Your objective – Among the lines below, keep only those from the one containing "left shoulder: (333, 479)" through the one containing "right back paw: (24, 600)", and reproduce them exactly.

### Record set

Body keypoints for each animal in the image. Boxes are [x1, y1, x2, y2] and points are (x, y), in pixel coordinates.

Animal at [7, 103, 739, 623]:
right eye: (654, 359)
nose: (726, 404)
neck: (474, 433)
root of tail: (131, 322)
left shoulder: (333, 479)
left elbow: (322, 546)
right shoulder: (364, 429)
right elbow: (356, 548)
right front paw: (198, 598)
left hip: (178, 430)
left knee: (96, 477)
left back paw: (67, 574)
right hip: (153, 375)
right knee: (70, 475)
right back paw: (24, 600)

######
### Record set

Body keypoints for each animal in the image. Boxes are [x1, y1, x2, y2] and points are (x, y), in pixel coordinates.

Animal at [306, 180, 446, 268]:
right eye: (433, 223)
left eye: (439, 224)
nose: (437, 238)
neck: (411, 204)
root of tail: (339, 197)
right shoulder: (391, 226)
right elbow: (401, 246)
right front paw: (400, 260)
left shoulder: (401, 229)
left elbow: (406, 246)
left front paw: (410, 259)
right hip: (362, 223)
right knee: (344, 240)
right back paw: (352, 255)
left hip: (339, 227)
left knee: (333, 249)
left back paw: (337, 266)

######
### Record set

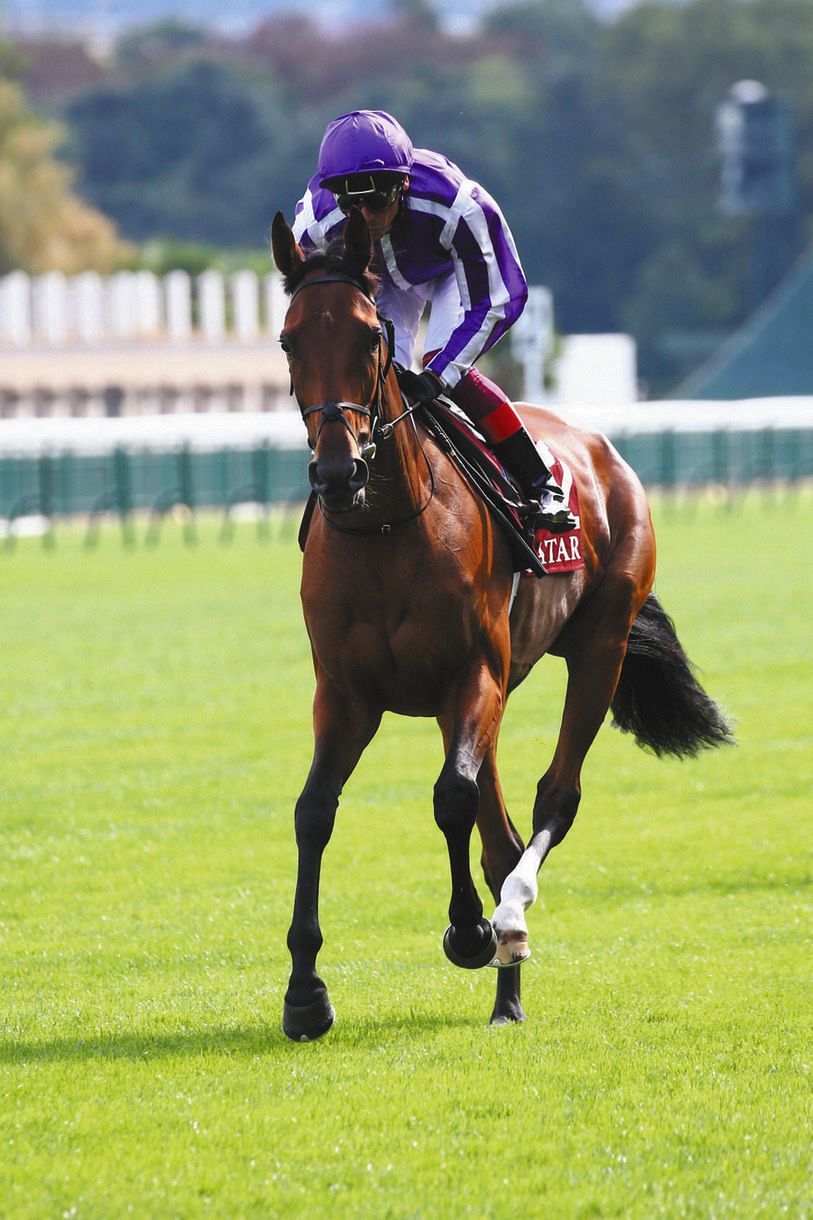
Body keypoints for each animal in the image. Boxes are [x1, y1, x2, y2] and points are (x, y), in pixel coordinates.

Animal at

######

Answer box –
left shoulder: (333, 479)
left elbow: (322, 546)
right shoulder: (364, 429)
right elbow: (356, 548)
right front paw: (198, 598)
left hip: (178, 430)
left knee: (96, 477)
left back paw: (67, 574)
right hip: (153, 375)
right knee: (70, 475)
right back paw: (24, 600)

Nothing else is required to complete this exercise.